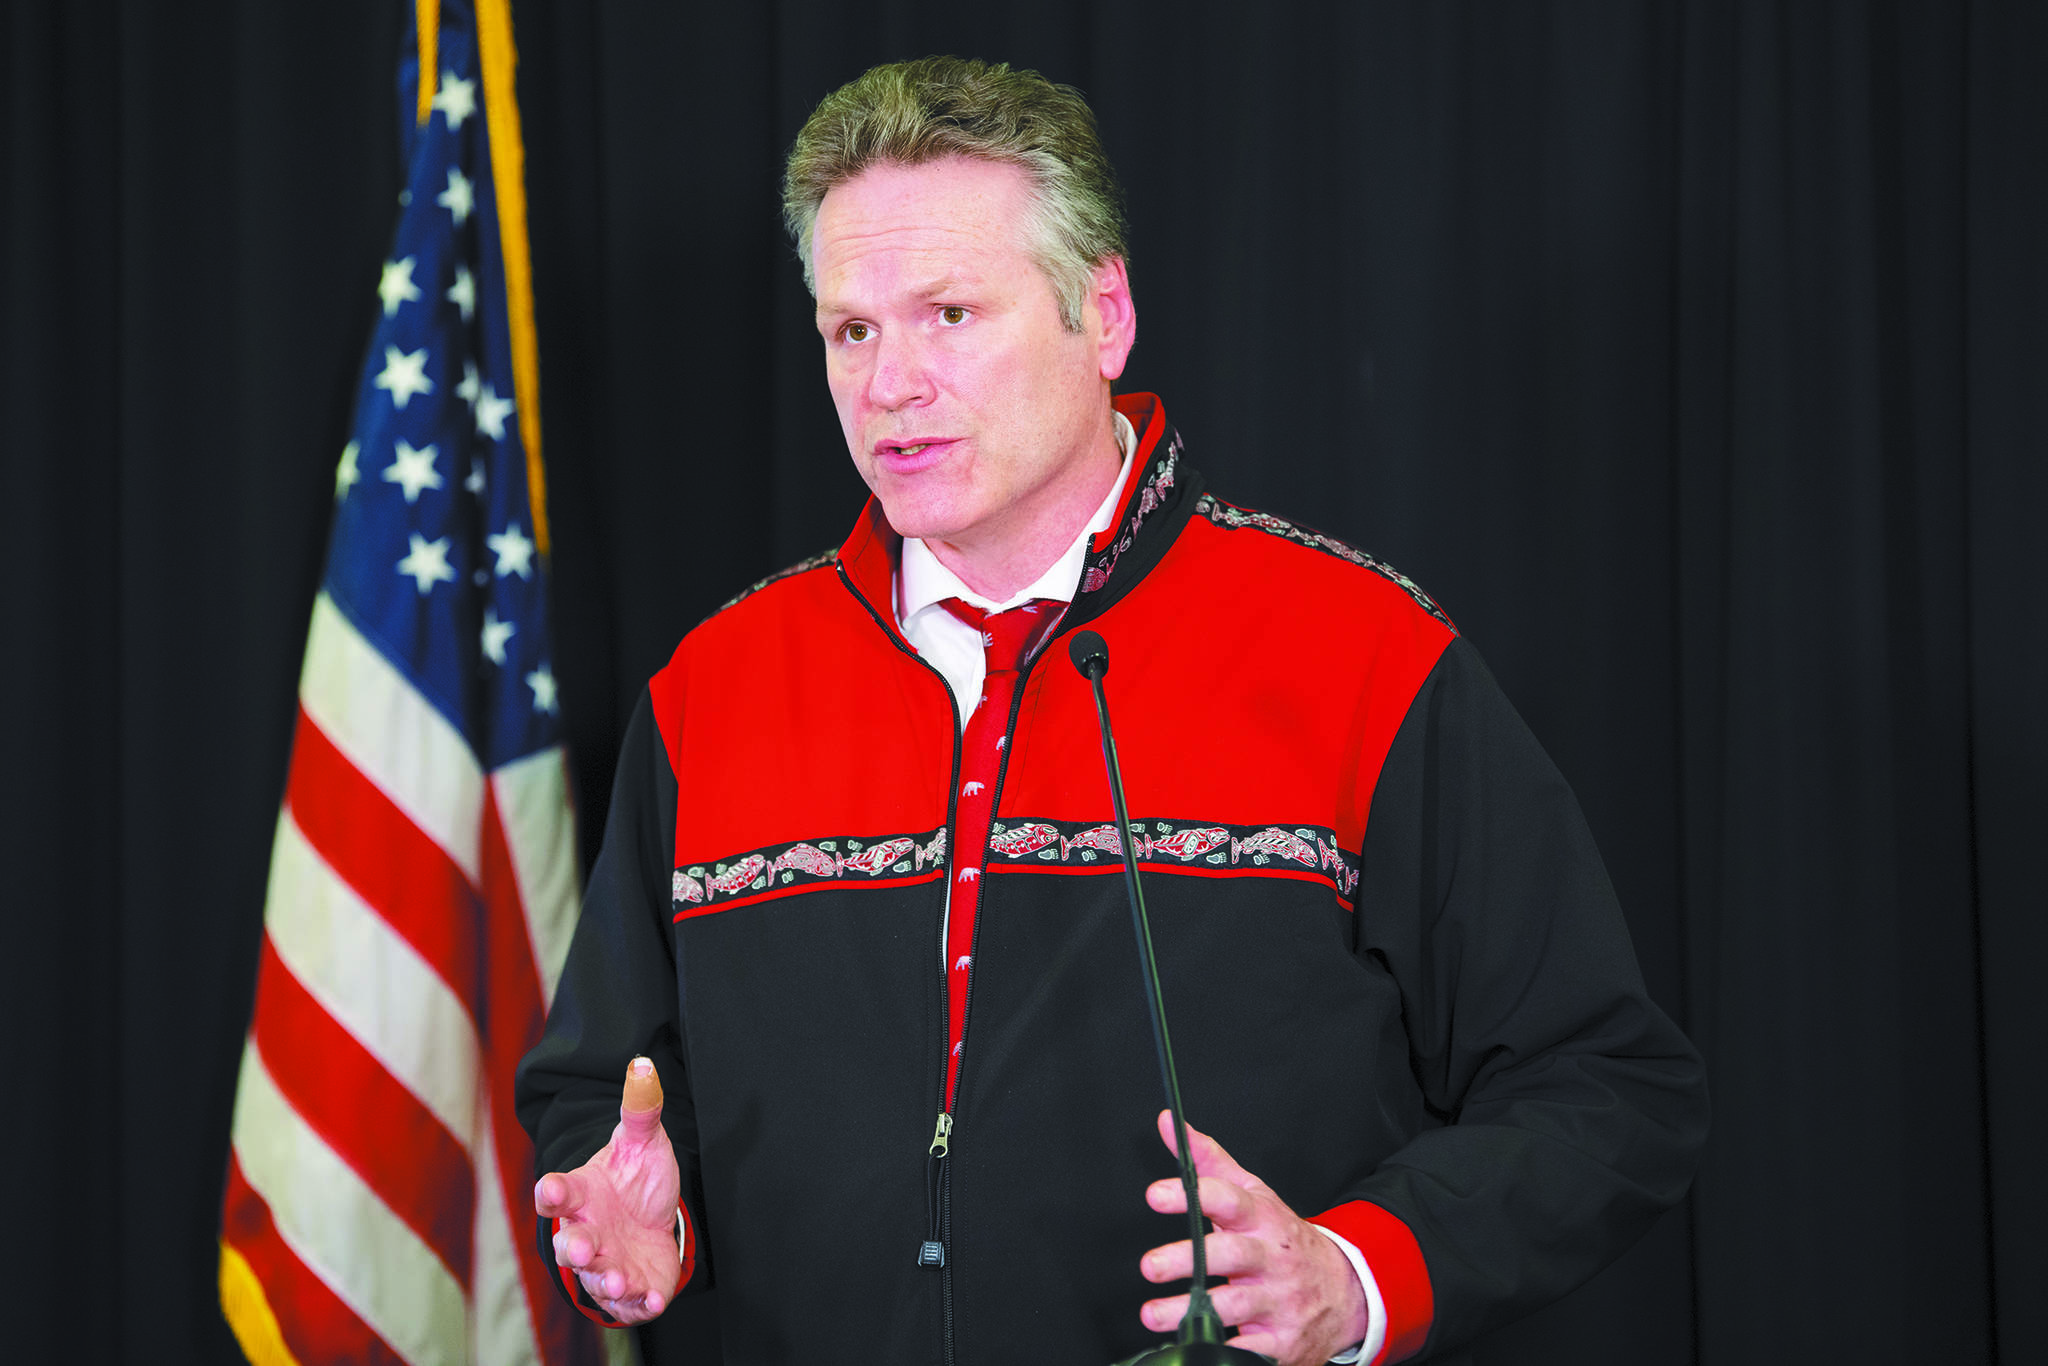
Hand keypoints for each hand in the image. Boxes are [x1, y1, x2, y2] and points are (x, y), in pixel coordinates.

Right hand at [533, 1057, 683, 1324]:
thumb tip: (643, 1063)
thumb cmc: (636, 1179)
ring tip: (616, 1280)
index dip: (553, 1192)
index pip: (558, 1193)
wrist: (654, 1219)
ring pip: (597, 1279)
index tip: (551, 1188)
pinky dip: (639, 1304)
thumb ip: (640, 1108)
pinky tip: (652, 1300)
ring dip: (605, 1281)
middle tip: (580, 1249)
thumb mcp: (641, 1140)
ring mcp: (608, 1264)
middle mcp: (588, 1233)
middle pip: (570, 1245)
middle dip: (574, 1249)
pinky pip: (631, 1303)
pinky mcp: (633, 1288)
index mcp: (583, 1194)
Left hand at [1138, 1110, 1369, 1365]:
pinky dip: (1226, 1350)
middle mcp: (1272, 1259)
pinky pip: (1252, 1350)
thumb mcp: (1253, 1193)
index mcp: (1264, 1218)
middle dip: (1189, 1260)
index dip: (1192, 1195)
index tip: (1156, 1195)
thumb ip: (1207, 1161)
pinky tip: (1194, 1348)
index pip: (1230, 1199)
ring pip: (1234, 1306)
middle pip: (1231, 1255)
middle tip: (1150, 1264)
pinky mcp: (1282, 1342)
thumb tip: (1168, 1124)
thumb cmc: (1282, 1238)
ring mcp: (1280, 1302)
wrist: (1344, 1290)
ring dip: (1189, 1313)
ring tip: (1152, 1314)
————
* _What the task asks_:
Output nothing but the line containing "index tip: (551, 1188)" and each line after it in the entries above, exactly as written.

* _The completed task_:
index tip: (551, 1188)
pinky dip: (639, 1304)
thumb ip: (640, 1108)
pinky tip: (652, 1300)
ring dip: (605, 1281)
middle tip: (580, 1249)
thumb mcp: (641, 1140)
ring mcp: (608, 1264)
middle mcp: (588, 1233)
middle pip: (570, 1245)
middle dip: (574, 1249)
pinky pip: (631, 1303)
pinky mcp: (633, 1288)
index mcp: (583, 1194)
Left hand at [1138, 1110, 1369, 1365]:
pinky dip: (1226, 1350)
middle mcp: (1272, 1259)
pinky pip: (1252, 1350)
thumb mcp: (1253, 1193)
index mcp: (1264, 1218)
middle dip: (1189, 1260)
index dip: (1192, 1195)
index tip: (1156, 1195)
thumb ip: (1207, 1161)
pinky tip: (1194, 1348)
index pip: (1230, 1199)
ring pip: (1234, 1306)
middle pip: (1231, 1255)
middle tip: (1150, 1264)
pinky mcp: (1282, 1342)
thumb tip: (1168, 1124)
thumb cmc: (1282, 1238)
ring mcp: (1280, 1302)
wrist: (1344, 1290)
ring dip: (1189, 1313)
ring tip: (1152, 1314)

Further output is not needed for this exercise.